§ Stored data entries

★ ★ ★ ★

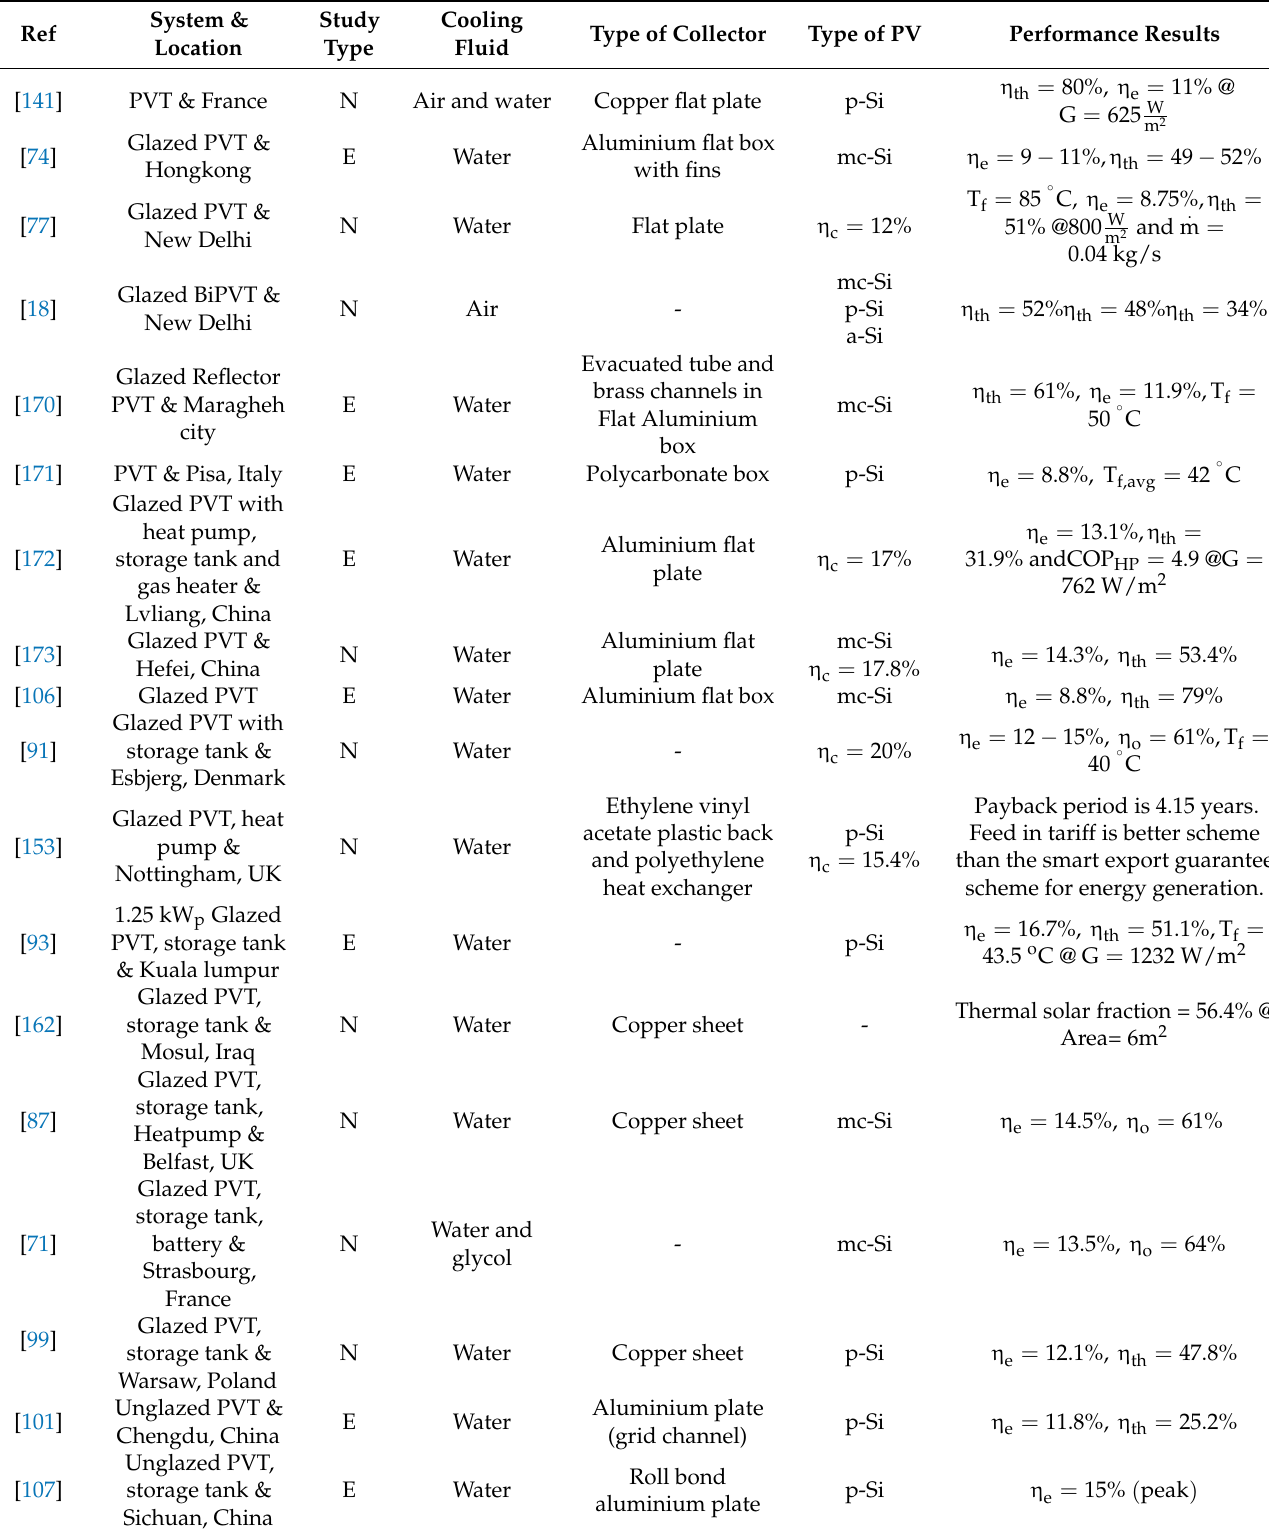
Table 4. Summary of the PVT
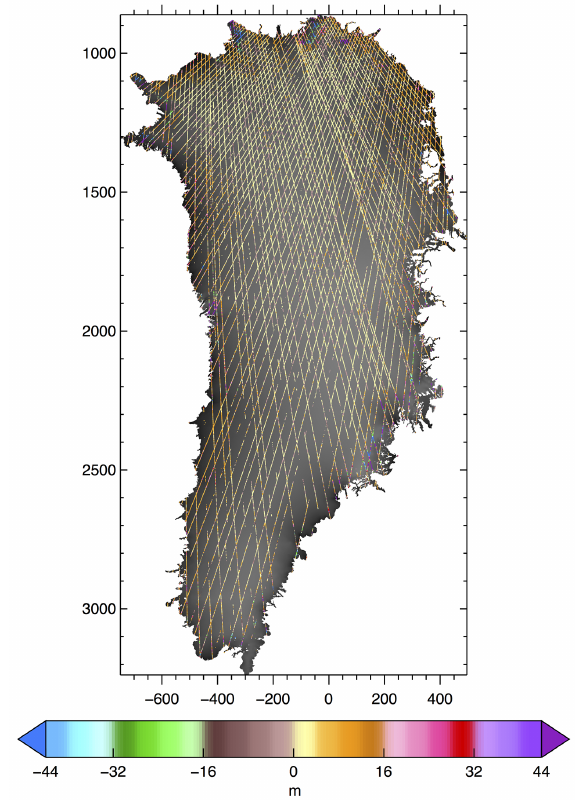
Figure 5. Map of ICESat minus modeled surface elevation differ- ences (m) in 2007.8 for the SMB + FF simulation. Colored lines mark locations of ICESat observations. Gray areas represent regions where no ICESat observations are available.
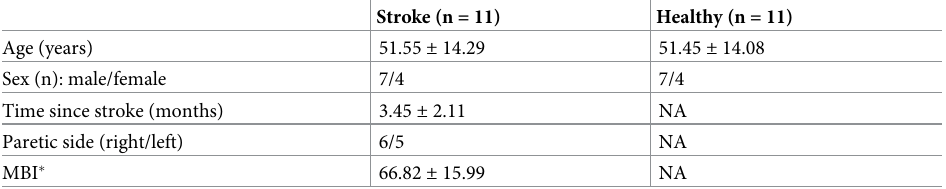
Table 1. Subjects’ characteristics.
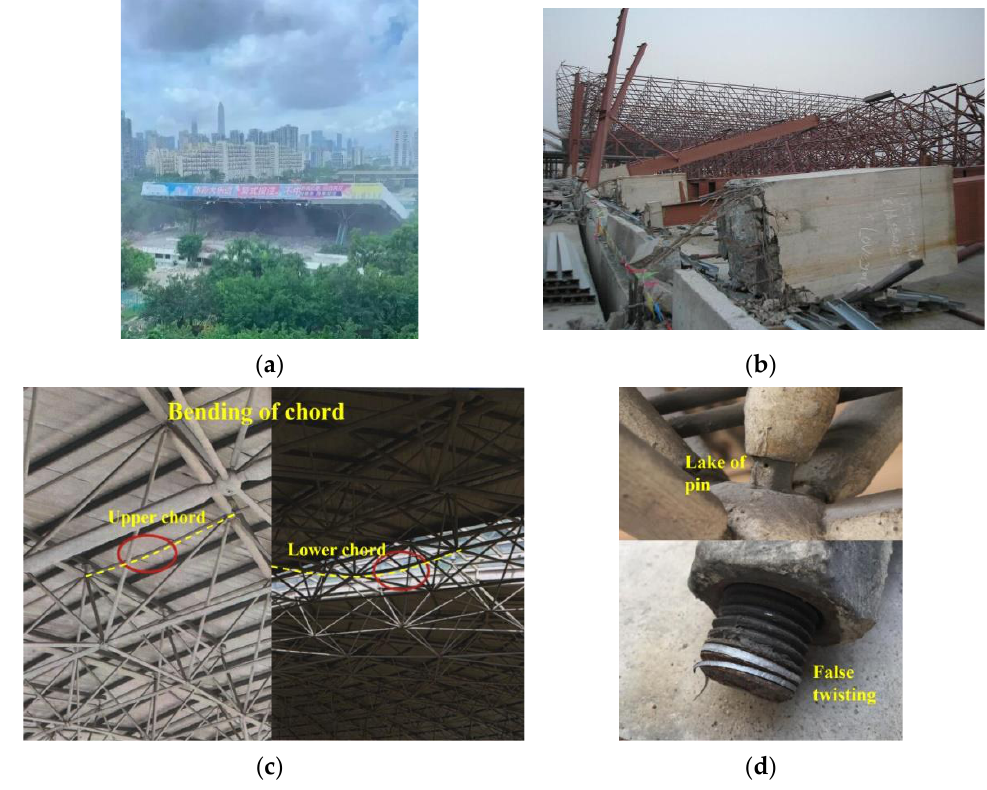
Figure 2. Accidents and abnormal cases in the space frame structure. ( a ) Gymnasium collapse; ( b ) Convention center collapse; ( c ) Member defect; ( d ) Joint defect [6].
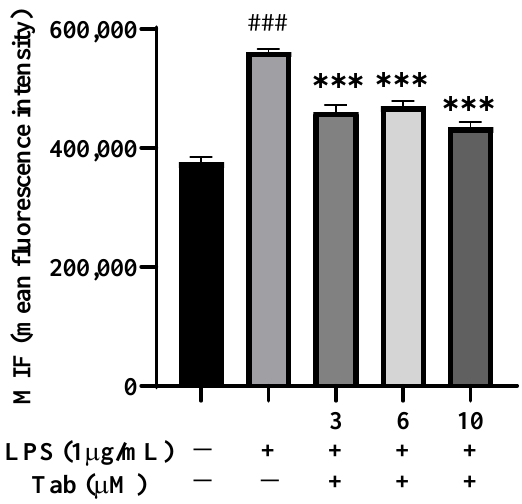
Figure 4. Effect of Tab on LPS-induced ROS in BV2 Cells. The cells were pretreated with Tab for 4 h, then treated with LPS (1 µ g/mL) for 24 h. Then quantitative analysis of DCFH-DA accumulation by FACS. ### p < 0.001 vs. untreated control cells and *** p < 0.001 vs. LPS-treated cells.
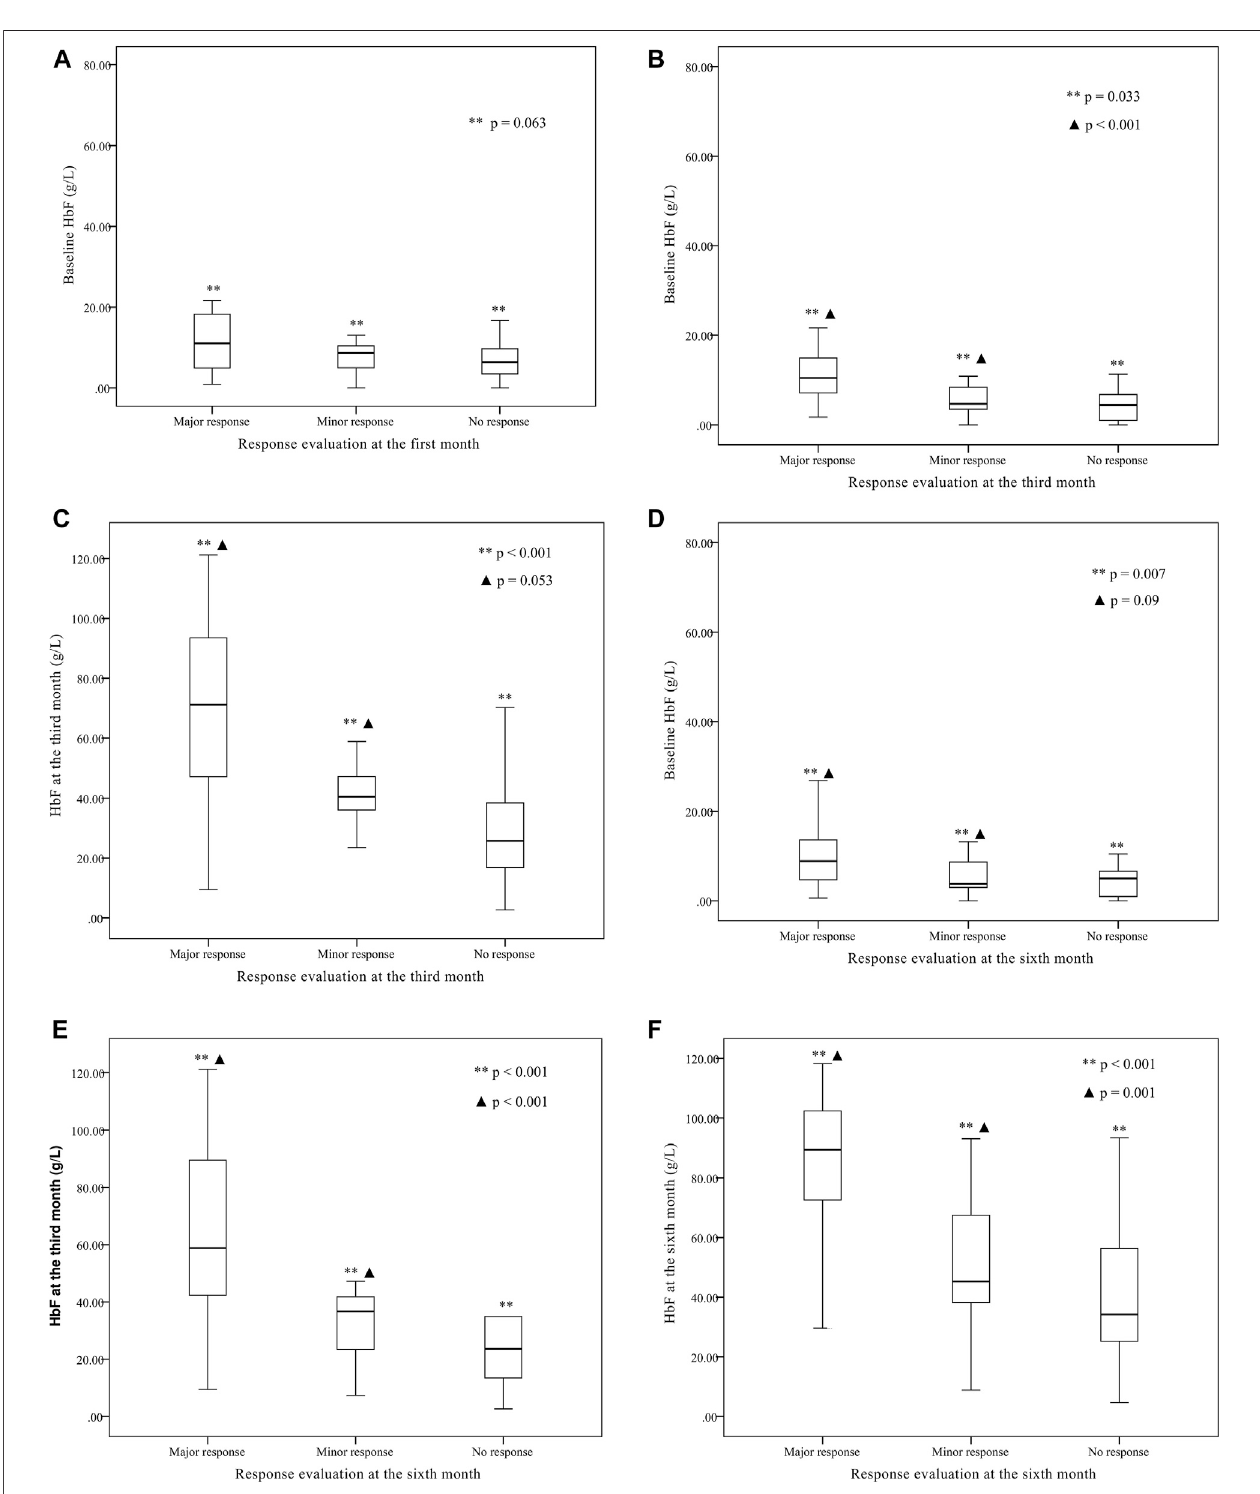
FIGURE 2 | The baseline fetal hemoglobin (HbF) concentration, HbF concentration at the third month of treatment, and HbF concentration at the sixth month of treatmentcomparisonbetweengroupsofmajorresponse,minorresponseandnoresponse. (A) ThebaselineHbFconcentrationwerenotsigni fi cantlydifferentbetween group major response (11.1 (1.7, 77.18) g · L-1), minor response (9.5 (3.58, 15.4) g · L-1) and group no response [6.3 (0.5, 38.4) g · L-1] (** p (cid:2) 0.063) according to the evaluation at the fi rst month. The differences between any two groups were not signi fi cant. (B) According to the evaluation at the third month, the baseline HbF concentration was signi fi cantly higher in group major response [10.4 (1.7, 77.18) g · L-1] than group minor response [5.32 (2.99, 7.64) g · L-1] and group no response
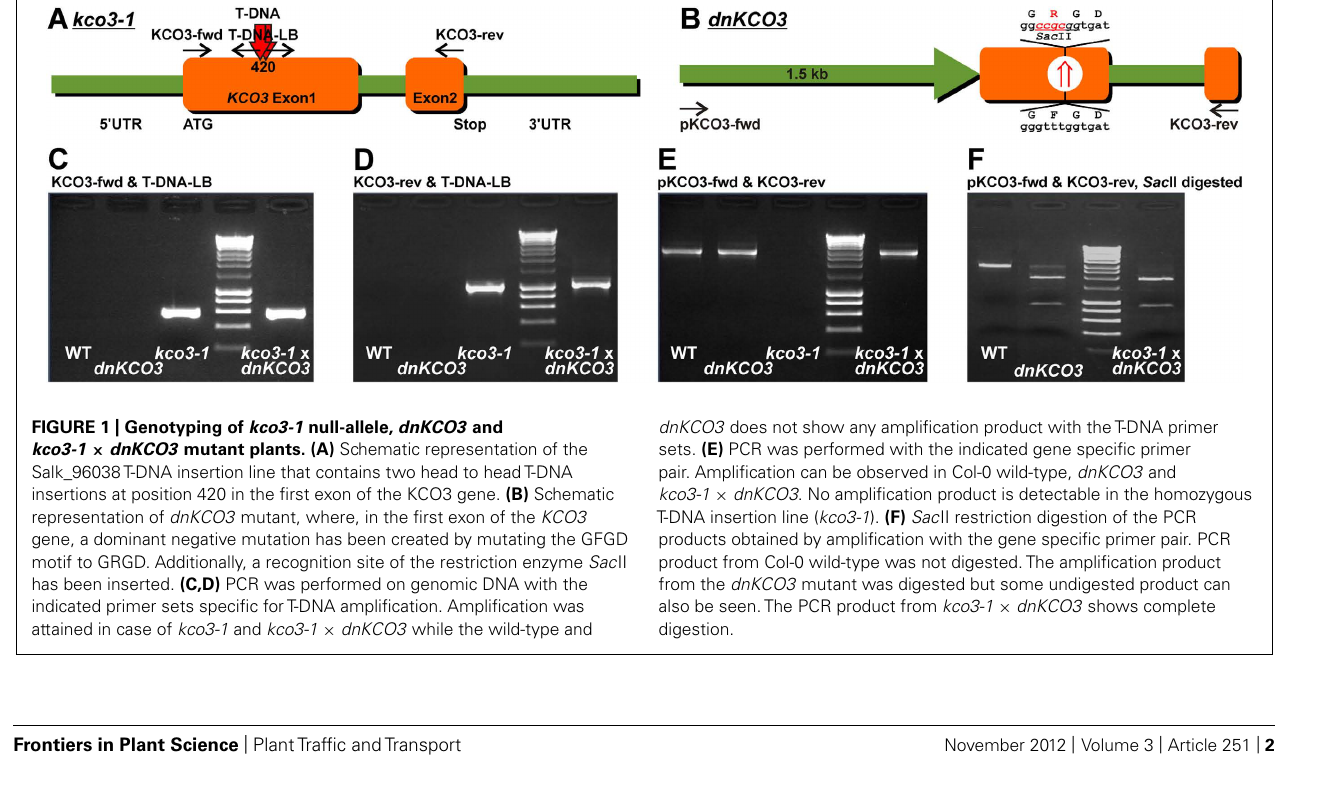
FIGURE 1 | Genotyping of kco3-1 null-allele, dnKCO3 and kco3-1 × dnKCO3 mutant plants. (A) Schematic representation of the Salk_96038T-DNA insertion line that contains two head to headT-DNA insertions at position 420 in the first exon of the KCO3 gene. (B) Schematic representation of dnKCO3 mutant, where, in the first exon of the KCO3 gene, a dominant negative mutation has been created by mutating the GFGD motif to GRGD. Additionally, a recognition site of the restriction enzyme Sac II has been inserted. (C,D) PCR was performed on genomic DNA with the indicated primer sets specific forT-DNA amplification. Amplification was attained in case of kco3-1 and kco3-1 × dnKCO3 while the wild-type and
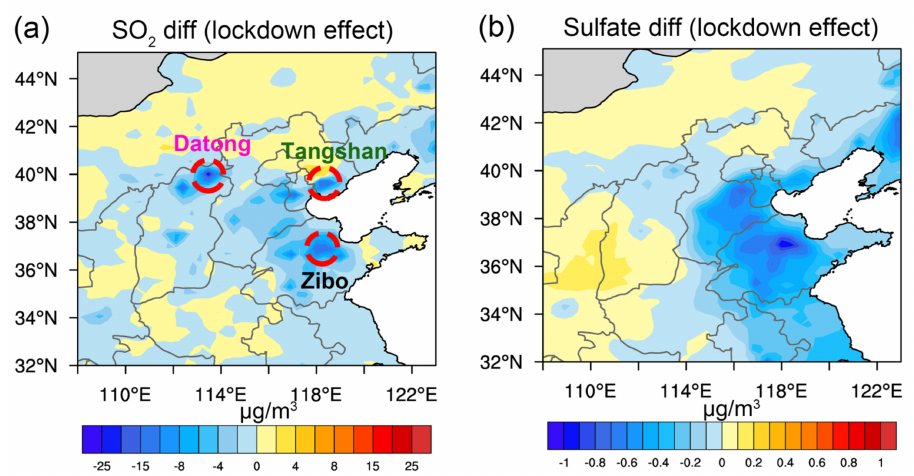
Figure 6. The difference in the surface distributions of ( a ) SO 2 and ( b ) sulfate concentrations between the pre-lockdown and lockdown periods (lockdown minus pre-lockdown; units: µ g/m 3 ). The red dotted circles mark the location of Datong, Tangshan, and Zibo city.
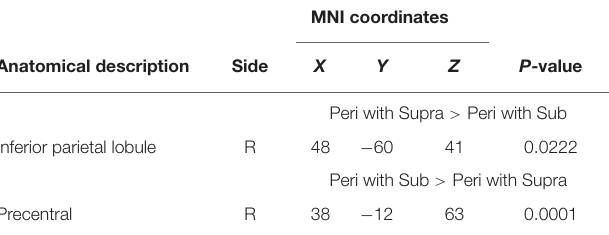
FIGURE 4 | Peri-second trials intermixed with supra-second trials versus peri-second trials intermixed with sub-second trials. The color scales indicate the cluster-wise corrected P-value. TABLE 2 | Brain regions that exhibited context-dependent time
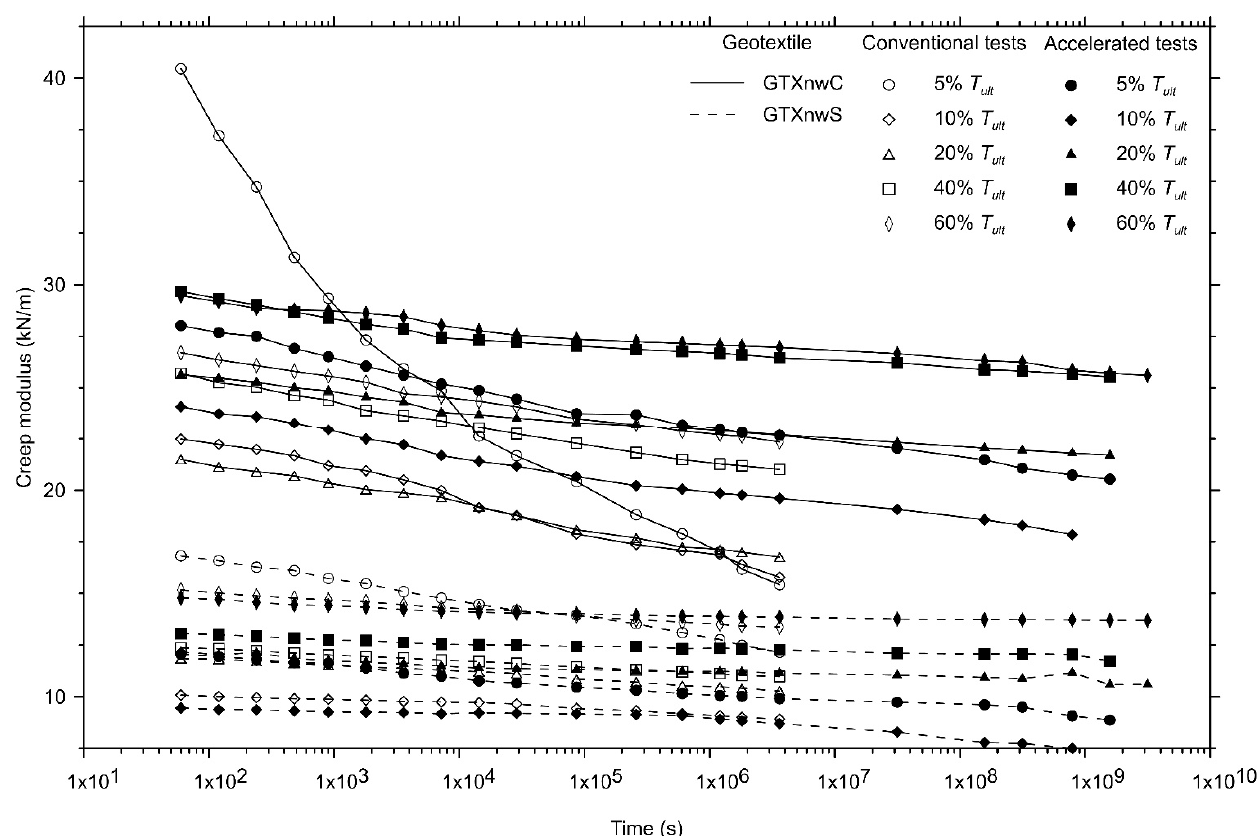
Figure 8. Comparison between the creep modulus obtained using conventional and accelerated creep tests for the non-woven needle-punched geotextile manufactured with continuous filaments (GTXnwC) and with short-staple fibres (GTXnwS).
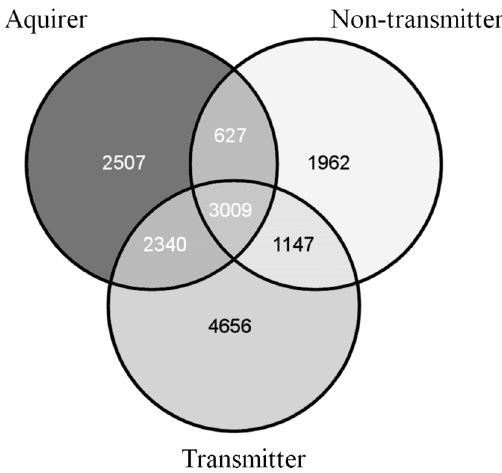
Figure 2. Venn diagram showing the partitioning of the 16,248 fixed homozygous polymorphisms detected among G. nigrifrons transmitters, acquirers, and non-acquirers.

★ ★ ★ ★

§ Prompt
Print exactly the lines from the first line of the records above through the line containing "Figure 2. Accidents", leaving out the pictures.

§ Output of the exercise
Table 4. Summary of the PVT
Figure 5. Map of ICESat minus modeled surface elevation differ- ences (m) in 2007.8 for the SMB + FF simulation. Colored lines mark locations of ICESat observations. Gray areas represent regions where no ICESat observations are available.
Table 1. Subjects’ characteristics.
Figure 2. Accidents and abnormal cases in the space frame structure. ( a ) Gymnasium collapse; ( b ) Convention center collapse; ( c ) Member defect; ( d ) Joint defect [6].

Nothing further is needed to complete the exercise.